##### Input data
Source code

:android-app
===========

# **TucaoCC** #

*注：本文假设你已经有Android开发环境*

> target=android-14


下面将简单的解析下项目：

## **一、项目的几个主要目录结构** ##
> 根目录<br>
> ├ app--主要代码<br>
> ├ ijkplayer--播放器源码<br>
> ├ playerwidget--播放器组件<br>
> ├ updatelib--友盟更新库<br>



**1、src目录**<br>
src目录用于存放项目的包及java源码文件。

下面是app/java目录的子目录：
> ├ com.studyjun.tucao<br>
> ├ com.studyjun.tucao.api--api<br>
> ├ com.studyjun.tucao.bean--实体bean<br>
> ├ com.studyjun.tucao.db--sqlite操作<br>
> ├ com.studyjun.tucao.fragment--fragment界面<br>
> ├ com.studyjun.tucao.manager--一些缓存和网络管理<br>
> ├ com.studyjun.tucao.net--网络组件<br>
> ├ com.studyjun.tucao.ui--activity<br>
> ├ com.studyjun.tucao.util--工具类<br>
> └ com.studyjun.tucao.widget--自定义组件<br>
##########
Activity: Number of lines with the string "studyjun" in the data above: report this figure and nothing more.

Answer: 10